# Page-level text extractions:
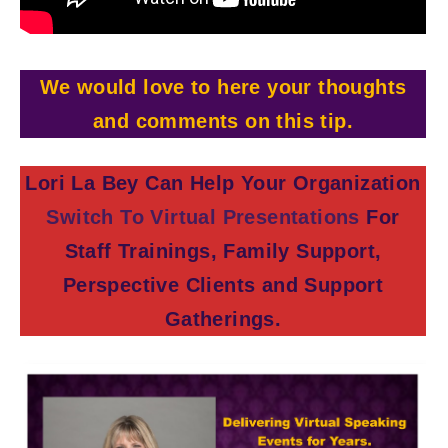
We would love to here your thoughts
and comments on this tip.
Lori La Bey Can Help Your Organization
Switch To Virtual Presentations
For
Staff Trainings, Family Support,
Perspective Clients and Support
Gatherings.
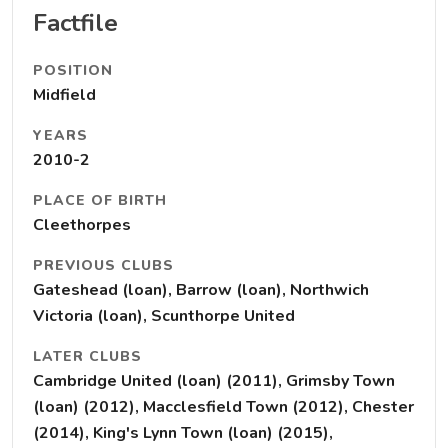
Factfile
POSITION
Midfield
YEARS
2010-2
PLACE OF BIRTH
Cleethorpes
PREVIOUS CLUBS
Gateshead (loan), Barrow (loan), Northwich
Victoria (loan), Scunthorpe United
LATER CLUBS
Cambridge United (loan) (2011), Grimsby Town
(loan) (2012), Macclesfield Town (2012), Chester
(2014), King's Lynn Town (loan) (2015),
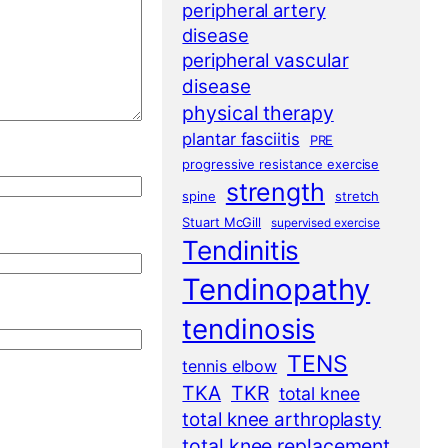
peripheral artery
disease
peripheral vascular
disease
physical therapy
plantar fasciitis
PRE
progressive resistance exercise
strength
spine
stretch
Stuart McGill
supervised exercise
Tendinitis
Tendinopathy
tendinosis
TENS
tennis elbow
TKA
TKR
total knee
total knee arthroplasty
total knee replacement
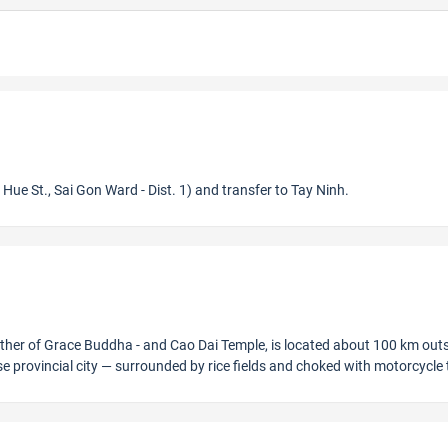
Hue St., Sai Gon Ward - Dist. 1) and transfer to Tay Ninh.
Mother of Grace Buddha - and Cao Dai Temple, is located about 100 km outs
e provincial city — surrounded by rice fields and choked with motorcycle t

...

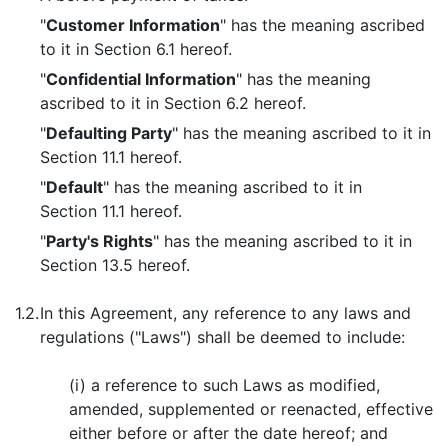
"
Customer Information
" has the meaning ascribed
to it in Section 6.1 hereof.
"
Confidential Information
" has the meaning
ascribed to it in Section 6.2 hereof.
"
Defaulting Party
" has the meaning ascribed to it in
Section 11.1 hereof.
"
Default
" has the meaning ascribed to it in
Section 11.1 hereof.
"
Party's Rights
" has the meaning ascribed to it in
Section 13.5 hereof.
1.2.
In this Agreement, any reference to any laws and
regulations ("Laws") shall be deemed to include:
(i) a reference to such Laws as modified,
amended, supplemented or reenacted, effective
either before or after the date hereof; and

# YOUR INSTRUCTIONS:
Put the lines from the one containing "peripheral artery" through the one containing "total knee replacement" into a Markdown table with the columns Row and Line, giving each non-blank line its own numbered row.

# RESULT FOR THIS EXERCISE:
| Row | Line |
|---|---|
| 1 | peripheral artery |
| 2 | disease |
| 3 | peripheral vascular |
| 4 | disease |
| 5 | physical therapy |
| 6 | plantar fasciitis |
| 7 | PRE |
| 8 | progressive resistance exercise |
| 9 | strength |
| 10 | spine |
| 11 | stretch |
| 12 | Stuart McGill |
| 13 | supervised exercise |
| 14 | Tendinitis |
| 15 | Tendinopathy |
| 16 | tendinosis |
| 17 | TENS |
| 18 | tennis elbow |
| 19 | TKA |
| 20 | TKR |
| 21 | total knee |
| 22 | total knee arthroplasty |
| 23 | total knee replacement |